The story begins with a hungover Chang waking up to be informed of her drunken antics the night before. Lamenting her behaviour she reflects on how she came to be a drunken burlesque dancer in Shanghai’s first (and only) burlesque club. A young Jenevieve moves from Australia to London to pursue her career in dancing and escape the hardships of her family and racism within her industry. Once in London, she meets her husband but finds herself mired in his complex family dynamics. Desperate to escape, she suggests they move to Shanghai and start a new life together there. In Shanghai things begin to crumble around her as she faces a failing marriage and anti-racism on both a professional and personal level.

Interwoven with Jenevieve’s journey is the story of her mother and grandmother. While the blurb of the book suggests that Jenevieve is following in their steps searching for a new homeland, it seems to me that it is their search for meaningful relationships and a loving family that binds the three stories together. Hence it feels that the overall journey in this story is not just about finding a physical place of belonging but an emotional one too.
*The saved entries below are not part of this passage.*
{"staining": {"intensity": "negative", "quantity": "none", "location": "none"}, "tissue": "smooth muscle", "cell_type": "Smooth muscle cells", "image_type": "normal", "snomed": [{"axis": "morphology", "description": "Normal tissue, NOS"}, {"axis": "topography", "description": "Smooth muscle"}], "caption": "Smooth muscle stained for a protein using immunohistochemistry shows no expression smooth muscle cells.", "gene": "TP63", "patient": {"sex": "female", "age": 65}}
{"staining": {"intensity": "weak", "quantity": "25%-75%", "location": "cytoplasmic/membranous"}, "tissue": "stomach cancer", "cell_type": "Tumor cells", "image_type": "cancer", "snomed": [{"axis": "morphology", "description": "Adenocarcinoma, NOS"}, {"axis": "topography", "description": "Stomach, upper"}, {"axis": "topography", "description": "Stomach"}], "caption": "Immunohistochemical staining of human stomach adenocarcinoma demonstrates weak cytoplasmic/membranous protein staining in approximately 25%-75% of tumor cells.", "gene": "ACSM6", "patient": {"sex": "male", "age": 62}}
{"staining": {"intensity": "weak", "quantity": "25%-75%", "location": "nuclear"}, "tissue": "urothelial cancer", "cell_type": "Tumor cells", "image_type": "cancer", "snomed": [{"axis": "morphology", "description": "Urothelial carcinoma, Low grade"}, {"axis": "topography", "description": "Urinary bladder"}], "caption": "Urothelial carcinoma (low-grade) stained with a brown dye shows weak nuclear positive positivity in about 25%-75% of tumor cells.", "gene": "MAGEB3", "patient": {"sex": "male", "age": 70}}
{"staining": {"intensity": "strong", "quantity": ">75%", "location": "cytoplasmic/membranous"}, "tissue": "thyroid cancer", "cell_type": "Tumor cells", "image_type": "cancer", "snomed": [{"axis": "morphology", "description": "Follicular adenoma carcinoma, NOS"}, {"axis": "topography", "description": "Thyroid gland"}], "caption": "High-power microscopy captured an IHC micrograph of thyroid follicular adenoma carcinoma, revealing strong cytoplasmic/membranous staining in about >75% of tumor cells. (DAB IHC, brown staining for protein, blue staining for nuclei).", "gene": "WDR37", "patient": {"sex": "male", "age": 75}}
Chang’s story is emotionally raw and vividly candid. I admire the openness in her approach and the frankness with which she discusses her shortcomings. From struggling to deal with the bizarre world of reverse-racism – she is called a banana: ‘yellow on the outside, white on the inside’ by her friends and struggles to find work because she does not look foreign – to her unwillingness to engage in meaningful relationships, Chang lays herself, and her family, bare for all to read.

Whilst the prose is well-written and the characters are well-rounded, the frequent switching of the narrative between Jenevieve’s story and that of her mother and grandmother can sometimes be confusing. At times it’s also unclear exactly how the snippet of her family’s story directly relates to the corresponding part of her own story. However, there is certainly something to be gained from understanding how her family’s history plays a part in her story of displacement. Much of her inability to belong, particularly in relationships, stems from a fear of being hurt, something not fully understood until later in the book as her family’s history plays out.

Likewise it would have been nice to see some further exploration of her feelings around being a burlesque dancer as it feels that she barely skimmed the surface on these possibilities. Although her role in burlesque started as something empowering for her and the women she taught, as her career progresses she begins to feel that she is nothing more than a glorified stripper. The comments made by her ‘friends’ after viewing her performance and about her ability to choreograph lead her to feel inadequate in her talent.

Despite this it was refreshing to see a female figure who was not love-sick or love-driven for the entirety of the story. This book is definitely about a woman wanting to find her professional place as well as her personal one. If anything, Chang shies away from traditional female roles when it comes to themes of love, preferring ‘friends-with-benefits’ type arrangements over serious relationships. Even when discussing the origins of her marriage she is clear to identify that love and family is not her goal, rather there was practicality (and a visa) involved in being married.

Different parts of this memoir will appeal to different readers. Children of immigrant parents may be drawn towards her search for a physical home amongst the background of strict rules and longing for a homeland that no longer exists. Artists may be drawn to her struggle to earn money but still express herself in her dance. Women may be drawn to the ideas surrounding sex and dance as a tool for empowering ourselves.

This isn’t the sort of book that you’re going to walk away from feeling light and happy. However, it is certainly the sort of read you won’t want to put down. Although the conclusion felt somewhat open-ended – I suppose I was hoping for a finale in which Jenevieve had found her home – I think in retrospect this allowed for more of the themes to take shape. The open ending to her story ensures that no matter what aspect of her life you identify with, there is still hope that it will work out in the end, and that you don’t need to know what form your happy ending will take in order to make a change to a situation that is clearly not working.